We know that our credit scores determine whether or not we get the newest car on the market. We know it also determines how much we ultimately pay for that car. But that’s not all our credit scores reveal. Just as the bank ran a credit check for the car loan, your insurance agent is going to do the same – and then she’s going to use that number to quote your premiums. There’s also a very good chance that your credit was pulled when you bought a new mobile phone and signed the two year contract.
So why would an insurance company be interested in your creditworthiness? Many insurance companies combine the information found in your credit report and then factors in other considerations to determine how much of a risk you are. The weaker your credit score, the more likely you are to file an insurance claim at some point. These scores, say experts, will provide insight into whether or not you could possibly torch your car or house with the goal of a handsome payout.
And if you apply at one of the bigger insurance chains and you don’t meet their criteria, those companies will likely approve you under their subprime companies. This happens all the time in the mortgage industry. The credit scores insurance companies use sometimes are called “insurance scores” or “credit-based insurance scores.” This is another reason why it’s so important to request a copy of your credit report before you begin your new car or house search. The primary reason is to ensure the best possible interest rate, but just as importantly, you want to secure the best insurance rates, too.

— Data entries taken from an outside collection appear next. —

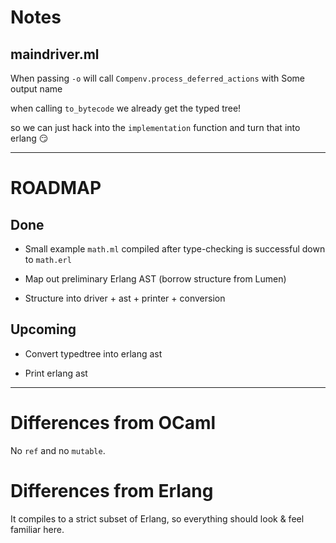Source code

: # Notes 

## maindriver.ml

When passing `-o` will call `Compenv.process_deferred_actions` with Some output name

when calling `to_bytecode` we already get the typed tree!

so we can just hack into the `implementation` function and turn that into erlang :smirk:

---

# ROADMAP

## Done

* Small example `math.ml` compiled after type-checking is successful down to `math.erl`

* Map out preliminary Erlang AST (borrow structure from Lumen) 

* Structure into driver + ast + printer + conversion

## Upcoming

* Convert typedtree into erlang ast

* Print erlang ast 


---

# Differences from OCaml

No `ref` and no `mutable`.

# Differences from Erlang

It compiles to a strict subset of Erlang, so everything should look & feel
familiar here.
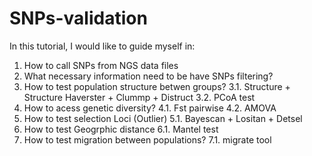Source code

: # SNPs-validation
In this tutorial, I would like to guide myself in:
1. How to call SNPs from NGS data files
2. What necessary information need to be have SNPs filtering?
3. How to test population structure betwen groups?
  3.1. Structure + Structure Haverster + Clummp + Distruct
  3.2. PCoA test
4. How to acess genetic diversity?
  4.1. Fst pairwise
  4.2. AMOVA
5. How to test selection Loci (Outlier)
  5.1. Bayescan + Lositan + Detsel
6. How to test Geogrphic distance
  6.1. Mantel test
7. How to test migration between populations?
  7.1. migrate tool
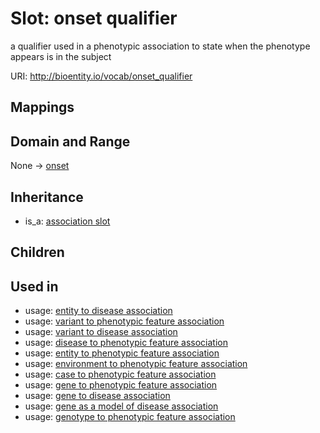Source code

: # Slot: onset qualifier


a qualifier used in a phenotypic association to state when the phenotype appears is in the subject

URI: http://bioentity.io/vocab/onset_qualifier
## Mappings

## Domain and Range

None -> [onset](Onset.md)
## Inheritance

 *  is_a: [association slot](association_slot.md)
## Children

## Used in

 *  usage: [entity to disease association](EntityToDiseaseAssociation.md)
 *  usage: [variant to phenotypic feature association](VariantToPhenotypicFeatureAssociation.md)
 *  usage: [variant to disease association](VariantToDiseaseAssociation.md)
 *  usage: [disease to phenotypic feature association](DiseaseToPhenotypicFeatureAssociation.md)
 *  usage: [entity to phenotypic feature association](EntityToPhenotypicFeatureAssociation.md)
 *  usage: [environment to phenotypic feature association](EnvironmentToPhenotypicFeatureAssociation.md)
 *  usage: [case to phenotypic feature association](CaseToPhenotypicFeatureAssociation.md)
 *  usage: [gene to phenotypic feature association](GeneToPhenotypicFeatureAssociation.md)
 *  usage: [gene to disease association](GeneToDiseaseAssociation.md)
 *  usage: [gene as a model of disease association](GeneAsAModelOfDiseaseAssociation.md)
 *  usage: [genotype to phenotypic feature association](GenotypeToPhenotypicFeatureAssociation.md)
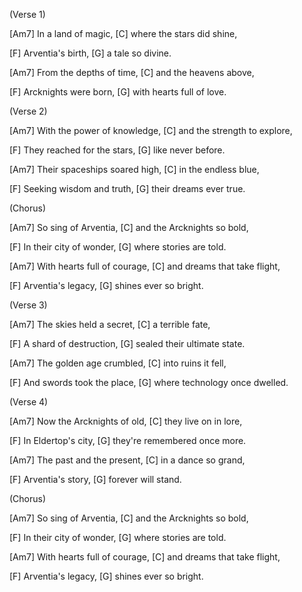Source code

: (Verse 1)

[Am7] In a land of magic, [C] where the stars did shine,

[F] Arventia's birth, [G] a tale so divine.

[Am7] From the depths of time, [C] and the heavens above,

[F] Arcknights were born, [G] with hearts full of love.

(Verse 2)

[Am7] With the power of knowledge, [C] and the strength to explore,

[F] They reached for the stars, [G] like never before.

[Am7] Their spaceships soared high, [C] in the endless blue,

[F] Seeking wisdom and truth, [G] their dreams ever true.

(Chorus)

[Am7] So sing of Arventia, [C] and the Arcknights so bold,

[F] In their city of wonder, [G] where stories are told.

[Am7] With hearts full of courage, [C] and dreams that take flight,

[F] Arventia's legacy, [G] shines ever so bright.


(Verse 3)

[Am7] The skies held a secret, [C] a terrible fate,

[F] A shard of destruction, [G] sealed their ultimate state.

[Am7] The golden age crumbled, [C] into ruins it fell,

[F] And swords took the place, [G] where technology once dwelled.

(Verse 4)

[Am7] Now the Arcknights of old, [C] they live on in lore,

[F] In Eldertop's city, [G] they're remembered once more.

[Am7] The past and the present, [C] in a dance so grand,

[F] Arventia's story, [G] forever will stand.

(Chorus)

[Am7] So sing of Arventia, [C] and the Arcknights so bold,

[F] In their city of wonder, [G] where stories are told.

[Am7] With hearts full of courage, [C] and dreams that take flight,

[F] Arventia's legacy, [G] shines ever so bright.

In recent years, employers began incorporating a standard credit check in their decision making process for hiring new employees. That may not be an option soon, though as lawmakers and now, the Consumer Financial Protection Bureau are looking into the legal and ethical considerations.
The credit models are developed by using a series of equations and a random sample of consumers reports in order to analyze the common denominators found in each one. Another series of algorithms come up with low, average or high scores. From there, lenders and insurance companies can better gauge the various predictors. These scoring systems allow creditors to gauge millions of applicants in a consistent manner. The characteristics vary, but with the right sample pools, they’re based on a fair and accurate design. What’s not allowed, according to the Equal Credit Opportunity Act, is identification factors based on a consumer’s sex, race, marital status or even their faith or religion.
Under the Fair Credit Reporting Act, consumers are entitled to one free credit report from all three of the major bureaus once a year. You can also purchase copies – usually for less than $10 each. Keep in mind though, in order to get the full picture of your credit well-being, you want to look at all three. You can request your reports at annualcreditreport.com.
Finally, if your application is declined, creditors are required by federal law to provide specific reasons for that denial. You only have sixty days, though. New changes in the law mean creditors must be specific. Before, they could simply say their minimum standards weren’t met; now, though, they must be willing to delve into those reasons and provide an explanation of what their minimum standards are and why you didn’t meet them.